(Exercise directions)
Every line of the data below is to be retyped exactly.

(Data shown)
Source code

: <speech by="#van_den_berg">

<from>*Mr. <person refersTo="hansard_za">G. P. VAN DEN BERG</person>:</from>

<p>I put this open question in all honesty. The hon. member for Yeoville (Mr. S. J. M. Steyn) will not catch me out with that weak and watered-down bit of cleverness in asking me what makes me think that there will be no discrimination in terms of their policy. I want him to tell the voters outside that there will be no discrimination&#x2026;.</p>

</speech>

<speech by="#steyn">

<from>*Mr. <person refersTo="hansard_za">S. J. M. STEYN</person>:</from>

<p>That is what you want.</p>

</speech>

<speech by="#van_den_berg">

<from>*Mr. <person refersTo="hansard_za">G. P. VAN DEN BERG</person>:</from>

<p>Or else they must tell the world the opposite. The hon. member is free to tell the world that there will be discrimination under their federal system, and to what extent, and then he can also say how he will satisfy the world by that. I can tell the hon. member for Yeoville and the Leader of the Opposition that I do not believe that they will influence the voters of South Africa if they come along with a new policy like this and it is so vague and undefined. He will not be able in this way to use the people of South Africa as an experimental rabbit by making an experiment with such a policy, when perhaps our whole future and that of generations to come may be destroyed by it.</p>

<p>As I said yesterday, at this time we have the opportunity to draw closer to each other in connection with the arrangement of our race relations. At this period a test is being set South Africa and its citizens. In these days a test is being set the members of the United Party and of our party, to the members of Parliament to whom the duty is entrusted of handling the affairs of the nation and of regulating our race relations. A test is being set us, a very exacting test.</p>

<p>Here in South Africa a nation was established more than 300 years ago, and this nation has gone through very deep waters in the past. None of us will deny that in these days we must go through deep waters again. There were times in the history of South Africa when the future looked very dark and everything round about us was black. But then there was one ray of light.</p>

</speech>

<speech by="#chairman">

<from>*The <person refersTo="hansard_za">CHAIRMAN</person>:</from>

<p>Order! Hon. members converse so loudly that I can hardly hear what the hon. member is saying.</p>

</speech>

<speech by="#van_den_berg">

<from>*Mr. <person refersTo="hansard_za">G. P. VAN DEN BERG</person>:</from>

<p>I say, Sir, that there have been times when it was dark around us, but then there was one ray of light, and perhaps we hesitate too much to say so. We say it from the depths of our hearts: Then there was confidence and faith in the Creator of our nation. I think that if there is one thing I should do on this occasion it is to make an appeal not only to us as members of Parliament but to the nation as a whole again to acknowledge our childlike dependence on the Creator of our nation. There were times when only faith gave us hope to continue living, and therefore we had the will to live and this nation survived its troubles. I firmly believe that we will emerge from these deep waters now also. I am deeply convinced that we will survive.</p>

(Result for this task)
Source code

: <speech by="#van_den_berg">

<from>*Mr. <person refersTo="hansard_za">G. P. VAN DEN BERG</person>:</from>

<p>I put this open question in all honesty. The hon. member for Yeoville (Mr. S. J. M. Steyn) will not catch me out with that weak and watered-down bit of cleverness in asking me what makes me think that there will be no discrimination in terms of their policy. I want him to tell the voters outside that there will be no discrimination&#x2026;.</p>

</speech>

<speech by="#steyn">

<from>*Mr. <person refersTo="hansard_za">S. J. M. STEYN</person>:</from>

<p>That is what you want.</p>

</speech>

<speech by="#van_den_berg">

<from>*Mr. <person refersTo="hansard_za">G. P. VAN DEN BERG</person>:</from>

<p>Or else they must tell the world the opposite. The hon. member is free to tell the world that there will be discrimination under their federal system, and to what extent, and then he can also say how he will satisfy the world by that. I can tell the hon. member for Yeoville and the Leader of the Opposition that I do not believe that they will influence the voters of South Africa if they come along with a new policy like this and it is so vague and undefined. He will not be able in this way to use the people of South Africa as an experimental rabbit by making an experiment with such a policy, when perhaps our whole future and that of generations to come may be destroyed by it.</p>

<p>As I said yesterday, at this time we have the opportunity to draw closer to each other in connection with the arrangement of our race relations. At this period a test is being set South Africa and its citizens. In these days a test is being set the members of the United Party and of our party, to the members of Parliament to whom the duty is entrusted of handling the affairs of the nation and of regulating our race relations. A test is being set us, a very exacting test.</p>

<p>Here in South Africa a nation was established more than 300 years ago, and this nation has gone through very deep waters in the past. None of us will deny that in these days we must go through deep waters again. There were times in the history of South Africa when the future looked very dark and everything round about us was black. But then there was one ray of light.</p>

</speech>

<speech by="#chairman">

<from>*The <person refersTo="hansard_za">CHAIRMAN</person>:</from>

<p>Order! Hon. members converse so loudly that I can hardly hear what the hon. member is saying.</p>

</speech>

<speech by="#van_den_berg">

<from>*Mr. <person refersTo="hansard_za">G. P. VAN DEN BERG</person>:</from>

<p>I say, Sir, that there have been times when it was dark around us, but then there was one ray of light, and perhaps we hesitate too much to say so. We say it from the depths of our hearts: Then there was confidence and faith in the Creator of our nation. I think that if there is one thing I should do on this occasion it is to make an appeal not only to us as members of Parliament but to the nation as a whole again to acknowledge our childlike dependence on the Creator of our nation. There were times when only faith gave us hope to continue living, and therefore we had the will to live and this nation survived its troubles. I firmly believe that we will emerge from these deep waters now also. I am deeply convinced that we will survive.</p>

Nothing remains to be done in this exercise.